[[ TEXT EXCERPT, beginning ]]
Down to the Bone

Laura Amores is a tortillera: a girl who loves girls.

In Down to the Bone, by Mayra Lazara Dole, Laura is a Cuban-American teen living in Miami. When her teacher (“Sister Fart Face”) reads aloud a letter from Laura’s girlfriend, Laura is abandoned by most of her friends, kicked out of her ultra-conservative high school, and banned from her home by her mother. Laura will only be allowed to come back home and see her younger brother if she changes and marries a man. Laura’s beloved girlfriend, Marlena, is forced to move back to Puerto Rico, where she decides to marry a man to appease her conservative Christian family. Laura has to decide between living a lie in order to regain her mother and brother, or being true to herself and possibly losing her family forever.

The characters in this book have one of two reactions when they find out that Laura is a tortillera: they are either fiercely supportive of her or violently opposed to her sexuality. When Laura is kicked out of her house, she goes to live with her best friend Soli and Soli’s mother: they are loving and nurturing, and encourage Laura to forget Marlena and date other girls. Laura also receives a lot of support from her new friend Tazer, who is “genderqueer” or a “boi” (that is, Tazer was born a girl but identifies as a boy; he does not want to undergo gender assignment surgery to become genetically male).
[[ TEXT EXCERPT, end ]]
[[ DATA SUPPLIED, beginning ]]
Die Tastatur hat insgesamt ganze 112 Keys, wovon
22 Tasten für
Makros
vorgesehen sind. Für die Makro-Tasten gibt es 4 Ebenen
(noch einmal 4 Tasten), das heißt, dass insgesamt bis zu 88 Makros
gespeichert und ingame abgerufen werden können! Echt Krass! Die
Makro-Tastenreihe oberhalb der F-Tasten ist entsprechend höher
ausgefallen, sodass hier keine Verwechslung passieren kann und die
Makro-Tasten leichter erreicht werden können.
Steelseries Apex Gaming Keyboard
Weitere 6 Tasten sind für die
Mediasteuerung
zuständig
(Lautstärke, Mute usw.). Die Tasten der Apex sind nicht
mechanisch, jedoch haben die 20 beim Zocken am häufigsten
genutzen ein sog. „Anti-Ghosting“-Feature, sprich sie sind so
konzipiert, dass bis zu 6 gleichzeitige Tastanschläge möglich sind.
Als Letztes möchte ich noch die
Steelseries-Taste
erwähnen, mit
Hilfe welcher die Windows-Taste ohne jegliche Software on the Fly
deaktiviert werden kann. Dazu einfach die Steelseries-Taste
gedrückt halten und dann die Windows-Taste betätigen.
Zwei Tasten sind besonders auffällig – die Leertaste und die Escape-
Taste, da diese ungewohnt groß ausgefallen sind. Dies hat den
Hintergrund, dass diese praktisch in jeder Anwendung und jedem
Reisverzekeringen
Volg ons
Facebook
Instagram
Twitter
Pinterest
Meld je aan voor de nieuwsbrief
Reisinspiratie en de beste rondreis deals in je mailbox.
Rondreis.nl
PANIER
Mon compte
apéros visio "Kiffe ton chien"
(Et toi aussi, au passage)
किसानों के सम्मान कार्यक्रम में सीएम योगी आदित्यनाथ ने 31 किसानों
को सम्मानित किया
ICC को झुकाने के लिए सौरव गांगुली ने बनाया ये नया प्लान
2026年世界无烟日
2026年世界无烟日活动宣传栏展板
[[ DATA SUPPLIED, end ]]
* [TASKS TO PERFORM]
A. According to the review of Down to the Bone, where does Laura go to live after she is kicked out of her house?
B. Resume the review of Down to the Bone from the point where it stops.

* [RESPONSES BY ITEM NUMBER]
A. She goes to live with her best friend Soli and Soli's mother.

B.
Many of Laura’s other close friends and family members abandon her when they find out she is gay. Her friends call her “revolting” and spit on her. Her teachers tell her she is immoral and deviant. She is nearly assaulted with a knife at work. Her mother has a strong negative reaction, and obviously believes that being gay is a sinful choice that Laura is making (2008, pp. 17, 27):

On our way home I try to reason with her: “Let me explain.”

She yanks my hair. “Explain? You’re a disgrace to our family name. If your father were alive, he’d die right now… I’ve never been so humiliated and embarrassed in all my life.”

Mami pushes me out the front door. I stumble and almost fall, but I don’t. “I’m sorry, Laura, but I can’t continue loving you if you stay gay.”

Laura’s love for her family and her desire for acceptance are so strong that she finds a boyfriend and considers marrying him. She cannot admit, even to herself, that she is a lesbian. Despite her difficult situation, Laura never loses her sense of humour and her fire.  Her lively narration gives the reader a sense of what it is like to be a gay person in Cuban American culture.

Dole, M. L. (2008). Down to the Bone. HarperTeen.